Documenting the American South:
http://metalab.unc.edu/docsouth/. Visitors to this site will find a full-text database housing reproductions of primary resources detailing Southern life from the colonial period to the early twentieth century. Texts are divided into the categories "Southern Literature," "First Person Narratives of the American South," and "North American Slave Narratives." Resources include literary works, diaries, memoirs, travel accounts, and ex-slave narratives.

Artistic Justice: The Artist as Historian and Social Critic:
www.cis.yale.edu/ynhti/curriculum/guides/
1996/1/96.01.02.x.html
. This online lesson plan by Medria Blue uses the poetry of Langston Hughes to analyze the artist's role as social critic and to explore what art can say about the historical period in which it was created. The lesson is aimed at students in grades 6-8.

Heath Anthology of American Literature:
www.hmco.com/college/english/heath/index.html [link unavailable as of 6/13/00]. Sponsored by Houghton Mifflin Publishers, this site provides resources for teaching literature. It offers useful background to history instructors preparing to use literature in the classroom for the first time. Course assignments, instructors' guides, and links to related sites are all available through this home page.

Literature @ SunSITE:
http://sunsite.berkeley.edu/Literature/. This section of the Berkeley SunSITE (Software, Information, and Technology Exchange) supplies links to online texts of many major American authors. Visitors can access "Civil Disobedience," by Henry David Thoreau; The Jungle, by Upton Sinclair; and The Red Badge of Courage, by Stephen Crane, to name but a few.

Mark Twain in His Times:
http://etext.lib.virginia.edu/railton/index2.html. The Electronic Text Center of the University of Virginia maintains this site, which presents reproductions of texts and manuscripts, contemporary reviews and newspaper articles, graphic images, and interactive exhibits concerning the life and works of Mark Twain. Utilizing these resources, the site seeks to connect visitors with "what Mark Twain and His Times said about each other."

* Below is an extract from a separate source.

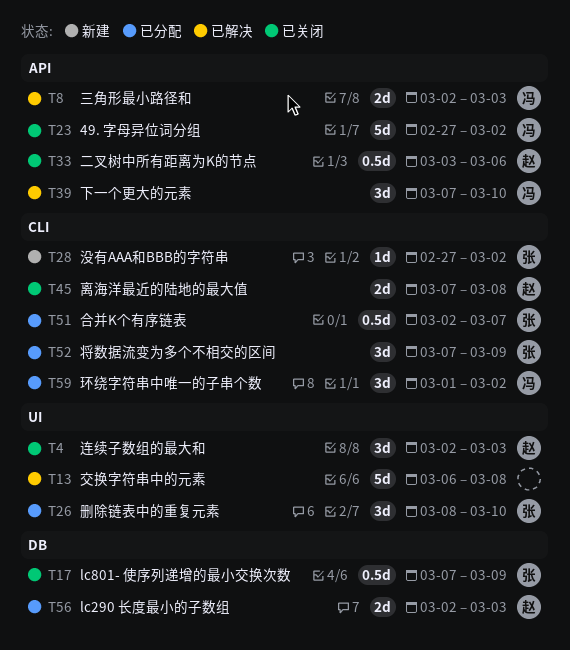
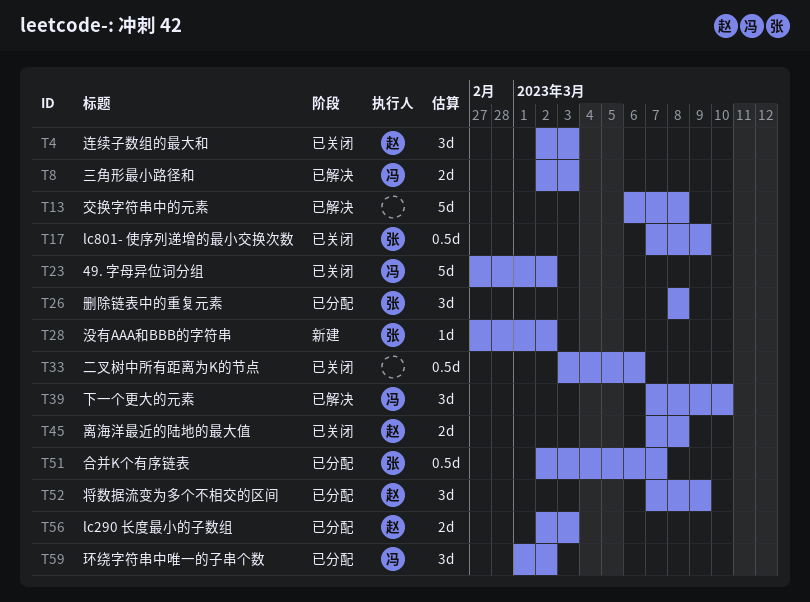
T26, due: Mar 10 -> Mar 8
T33, owner: 赵 -> none
T52, owner: 张 -> 赵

Poetry and Music of the War Between the States:
www.erols.com/kfraser/. This site offers a unique perspective on the Civil War as it examines the conflict through the music and poetry of both Union and Confederate sympathizers. Visitors can search the text database by author, title, or first line of the work.

Writing Black:
www.keele.ac.uk/depts/as/Literature/amlit.black.html. Keele University (United Kingdom) sponsors this page, which offers "literature and history written by and on African Americans." Full-text reproductions of text and various web resources are available on such authors as Maya Angelou, James Baldwin, W. E. B. DuBois, Jean Toomer, and Phillis Wheatley. The site also offers links to historical texts such as the Emancipation Proclamation, as well as other libraries and indexes.